De Miguel Lourenço Pereira a 2 de Julho de 2012 às 02:07
Teixeira,

Não é importante que a história do futebol se lembre. É importante que se lembrem quem estão por detrás do projecto, quem tem a responsabilidade de gerir o futuro do futebol português.

Aragonés, o homem que começou esta Espanha, disse sempre que a sua equipa se formou no dia da derrota contra a França em 2006, o dia em que aprenderam a competir. Foi uma derrota doce, a última em jogos a eliminar.

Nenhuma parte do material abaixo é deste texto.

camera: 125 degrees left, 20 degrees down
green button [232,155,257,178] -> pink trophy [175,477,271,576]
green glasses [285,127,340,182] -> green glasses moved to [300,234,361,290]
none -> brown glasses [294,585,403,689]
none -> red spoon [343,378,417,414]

As derrotas podem não ficar para a história, mas lembrar-se deles ajuda muitas vezes a facilitar as vitórias do futuro!

um abraço


De filipe a 2 de Julho de 2012 às 13:13
uau o convencimento deste Teixeirinha..... dá vómitos


De teixeira a 2 de Julho de 2012 às 14:40
sugiro uma ida a farmácia para comprares um gaviscon para teus vómitos na ida, ou na volta, uma boa livraria, Bertrand, por exemplo, e compre uns livros para um pouco mais de estudo a respeito de futebol no mundo. não sou prepotente assumido, porém tenho pouca paciência.